*** Text provided Section Begins ***

There has been self-deception about the reasons justifying legalization of assisted death. Before legalization, advocates decry the uncontrolled physical suffering associated with the dying process and claim that prohibiting assisted death dehumanizes patients and leaves them in agony. Once legalized, it rapidly becomes clear that this therapy is not for physical suffering but rather for existential suffering: the loss of autonomy, the sense of being a burden, the despair of seeing any point in going on with life. The desire for death reflects a crisis of meaning. We deceived ourselves into thinking that assisted death is a medical therapy for a medical problem, when in fact it is an existential therapy for a spiritual problem.

*** Text provided Section Ends ***
*** Dataset Section Begins ***

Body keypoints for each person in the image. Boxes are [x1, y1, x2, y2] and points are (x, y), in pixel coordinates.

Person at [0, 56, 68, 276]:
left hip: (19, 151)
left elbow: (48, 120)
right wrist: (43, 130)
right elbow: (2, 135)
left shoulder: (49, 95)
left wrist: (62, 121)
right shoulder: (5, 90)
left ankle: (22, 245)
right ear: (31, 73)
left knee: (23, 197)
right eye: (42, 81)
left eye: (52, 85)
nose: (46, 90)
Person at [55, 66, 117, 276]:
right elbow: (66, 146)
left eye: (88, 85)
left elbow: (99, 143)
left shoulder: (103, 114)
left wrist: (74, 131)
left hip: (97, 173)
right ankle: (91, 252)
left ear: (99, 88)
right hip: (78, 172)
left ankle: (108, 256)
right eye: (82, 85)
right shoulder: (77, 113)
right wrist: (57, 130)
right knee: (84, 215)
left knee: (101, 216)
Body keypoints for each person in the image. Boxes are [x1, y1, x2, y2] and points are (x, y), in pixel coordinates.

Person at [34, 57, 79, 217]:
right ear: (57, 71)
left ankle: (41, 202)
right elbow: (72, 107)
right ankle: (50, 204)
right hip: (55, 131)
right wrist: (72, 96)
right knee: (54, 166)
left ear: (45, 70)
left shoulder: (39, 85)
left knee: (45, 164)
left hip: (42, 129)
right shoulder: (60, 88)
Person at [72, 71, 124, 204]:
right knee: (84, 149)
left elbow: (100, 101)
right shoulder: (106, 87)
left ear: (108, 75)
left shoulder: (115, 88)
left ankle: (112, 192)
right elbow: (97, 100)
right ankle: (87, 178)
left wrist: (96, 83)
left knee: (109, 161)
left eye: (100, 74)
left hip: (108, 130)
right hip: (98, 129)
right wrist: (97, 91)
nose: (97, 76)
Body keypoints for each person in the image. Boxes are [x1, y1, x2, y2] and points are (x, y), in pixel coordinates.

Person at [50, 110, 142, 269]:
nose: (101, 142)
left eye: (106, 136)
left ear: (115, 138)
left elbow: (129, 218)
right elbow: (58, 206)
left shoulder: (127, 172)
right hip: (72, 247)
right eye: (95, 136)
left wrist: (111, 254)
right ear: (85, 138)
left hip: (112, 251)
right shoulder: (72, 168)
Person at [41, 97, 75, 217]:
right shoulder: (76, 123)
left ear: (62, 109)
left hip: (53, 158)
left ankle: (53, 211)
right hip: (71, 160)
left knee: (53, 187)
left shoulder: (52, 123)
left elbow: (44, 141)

*** Dataset Section Ends ***

**Task instructions**.
Write the next part of the passage on assisted death, starting after its final sentence. The lines above are separate material, not part of the passage on assisted death.

**Answer**.
We have also deceived ourselves by claiming to know whether some patients are better off dead, when in fact we have no idea what it's like to be dead. The utilitarian calculus underpinning the logic of assisted death relies on the presumption that we know what it is like before we die in comparison to what it is like after we die. In general, the unstated assumption is that there is nothing after death. This is perhaps why the practice is generally promoted by atheists and opposed by theists. But in my experience, it is very rare for people to address this question explicitly. They prefer to let the question of existence beyond death lie dormant, untouched. To think that physicians qua physicians have any expertise on or authority on the question of what it’s like to be dead, or that such medicine can at all comport with a scientific evidence-based approach to medical decision-making, is a profound self-deception.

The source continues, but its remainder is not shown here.